International Plant Nutrition Institute: Scott Murrell will serve as a technical advisor to the project to facilitate communication in the development of 4R Fund RR best practices for data management. Paul Fixen will be the primary liaison between the 4R Fund RR development team and the 4R Fund RR Committee

Purdue Libraries: Marianne Bracke will work closely with the Dedicated Postdoctoral Associate throughout all phases of the project to characterize the workflows necessary to ingest 4R Fund data and will interface with PURR personnel in the design of the 4R Fund space within PURR. Amy Barton will advise on meta-data standards.
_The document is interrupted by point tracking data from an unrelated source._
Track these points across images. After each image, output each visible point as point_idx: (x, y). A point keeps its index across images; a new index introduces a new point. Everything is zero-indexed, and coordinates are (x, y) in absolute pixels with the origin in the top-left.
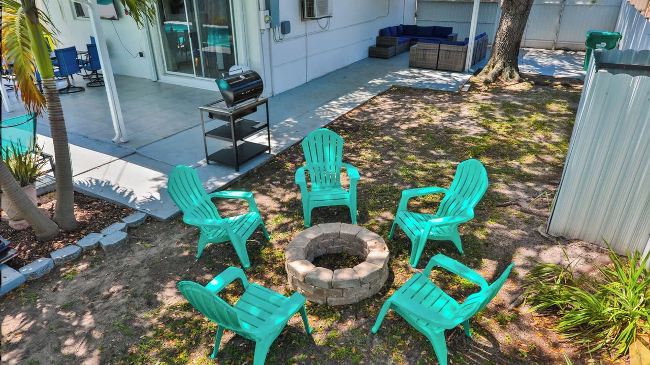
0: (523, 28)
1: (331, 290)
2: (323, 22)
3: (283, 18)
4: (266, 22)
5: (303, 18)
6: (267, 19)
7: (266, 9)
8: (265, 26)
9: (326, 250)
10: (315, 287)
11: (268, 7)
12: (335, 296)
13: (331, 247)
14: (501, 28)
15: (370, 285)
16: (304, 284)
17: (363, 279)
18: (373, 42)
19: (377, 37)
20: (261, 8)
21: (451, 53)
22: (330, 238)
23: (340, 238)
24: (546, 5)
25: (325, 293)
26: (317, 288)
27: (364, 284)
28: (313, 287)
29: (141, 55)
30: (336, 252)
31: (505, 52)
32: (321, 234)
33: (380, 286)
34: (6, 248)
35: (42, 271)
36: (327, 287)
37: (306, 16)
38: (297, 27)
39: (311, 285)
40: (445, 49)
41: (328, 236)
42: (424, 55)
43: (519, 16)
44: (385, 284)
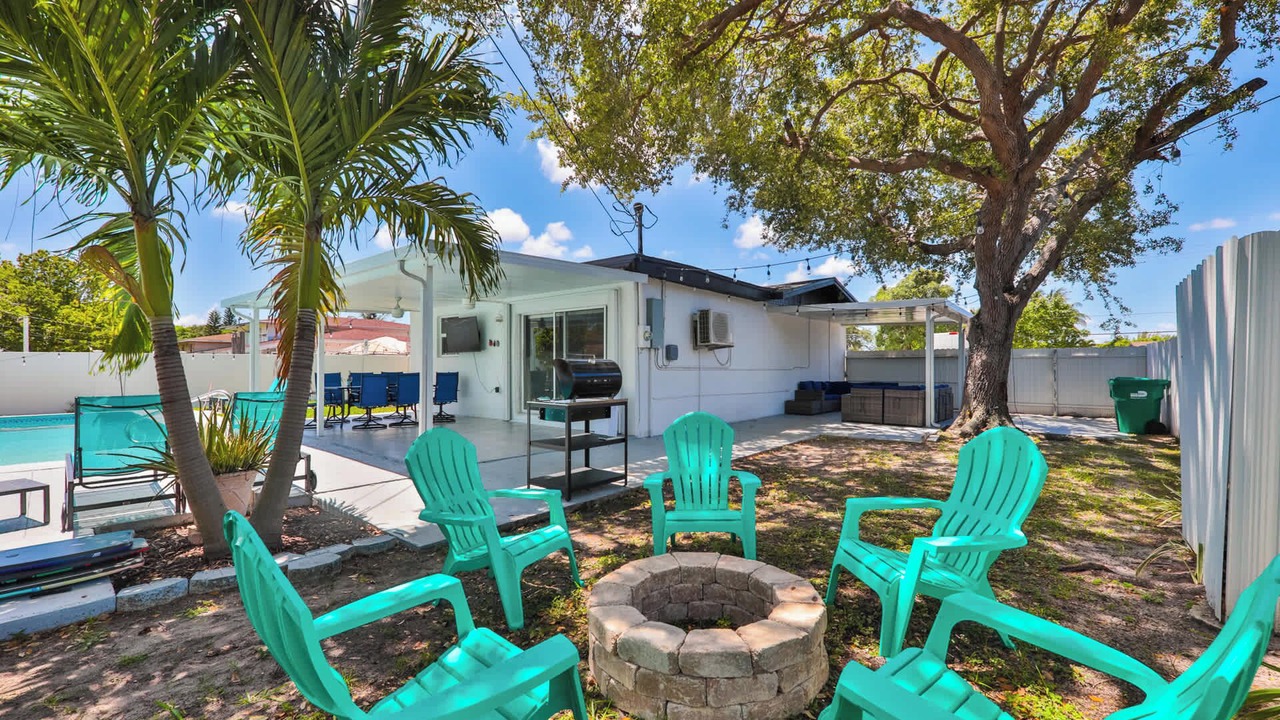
0: (1007, 365)
1: (677, 678)
2: (722, 354)
3: (669, 339)
4: (647, 339)
5: (696, 346)
6: (647, 335)
7: (648, 325)
8: (643, 343)
9: (685, 609)
10: (639, 667)
11: (649, 322)
12: (687, 699)
13: (698, 603)
14: (973, 364)
15: (780, 682)
16: (614, 659)
17: (760, 655)
18: (791, 396)
19: (796, 392)
20: (641, 322)
21: (902, 401)
22: (695, 581)
23: (716, 582)
24: (1030, 358)
25: (662, 686)
26: (641, 670)
27: (764, 672)
28: (634, 667)
29: (497, 390)
30: (707, 618)
31: (986, 395)
32: (676, 566)
33: (806, 694)
34: (132, 553)
35: (154, 597)
36: (665, 668)
37: (699, 343)
38: (686, 354)
39: (629, 661)
40: (891, 395)
41: (689, 576)
42: (863, 405)
43: (996, 347)
44: (821, 692)
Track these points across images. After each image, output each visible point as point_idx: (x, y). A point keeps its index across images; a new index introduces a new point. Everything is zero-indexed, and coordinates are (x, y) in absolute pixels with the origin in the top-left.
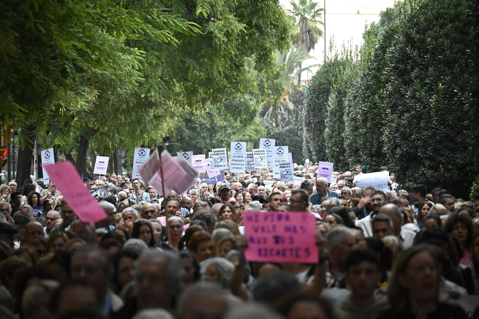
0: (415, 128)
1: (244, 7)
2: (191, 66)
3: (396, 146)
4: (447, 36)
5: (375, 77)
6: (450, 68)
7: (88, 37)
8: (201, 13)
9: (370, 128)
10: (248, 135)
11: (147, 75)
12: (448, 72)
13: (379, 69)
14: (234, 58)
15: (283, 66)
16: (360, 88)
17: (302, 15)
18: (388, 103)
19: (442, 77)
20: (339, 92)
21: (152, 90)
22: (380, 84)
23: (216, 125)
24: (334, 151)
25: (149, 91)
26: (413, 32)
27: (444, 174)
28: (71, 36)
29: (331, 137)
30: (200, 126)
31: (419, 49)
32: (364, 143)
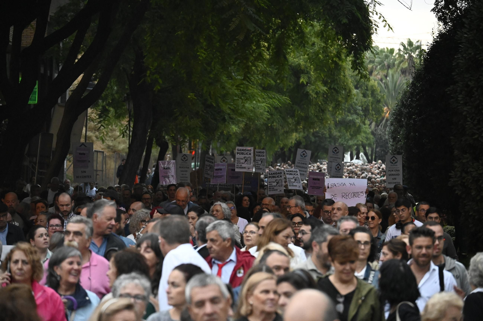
10: (361, 141)
11: (272, 113)
15: (383, 96)
17: (409, 54)
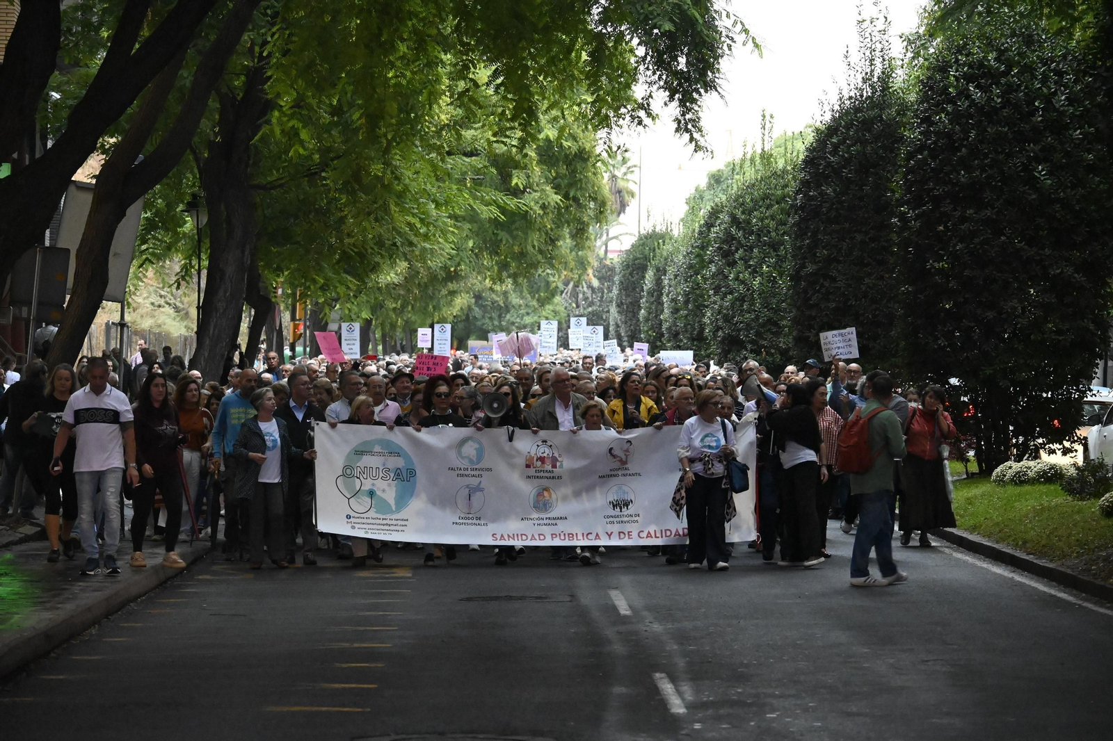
0: (738, 310)
1: (561, 177)
2: (504, 239)
3: (718, 328)
4: (773, 217)
5: (698, 256)
6: (775, 250)
7: (423, 213)
8: (517, 184)
9: (692, 311)
12: (773, 254)
13: (703, 247)
14: (549, 232)
16: (681, 266)
17: (611, 172)
18: (712, 284)
19: (767, 259)
20: (658, 270)
21: (462, 263)
22: (703, 264)
23: (511, 303)
24: (650, 336)
25: (459, 264)
26: (738, 213)
27: (765, 358)
28: (404, 211)
29: (647, 320)
30: (493, 304)
31: (744, 230)
32: (685, 326)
A graduate student (0.25 Research Assistantship for 12 months only) will work on the development of business, policy and governance models for novel public-private partnerships such as the 4R Fund RR within PURR. This work will dovetail with other, on-going RR pilot projects (e.g. with NAL) and will be overseen by Paul Bracke, Associate Dean of Research for Purdue Libraries.

Dedicated Postdoctoral Associate: A full-time post-doctoral associate will have the domain knowledge necessary to understand the data and culture of the researchers leading 4R Fund projects and will be mentored by Marianne Bracke in the additional informatics skills required to undertake this project. This individual will be the main point of contact with the 4R Fund projects and will work with the researchers to assist them in data preparation. The postdoctoral associate will be responsible for characterizing major trends in the data cultures of the researchers to inform the development of the DMP tool and the best practices toolkit.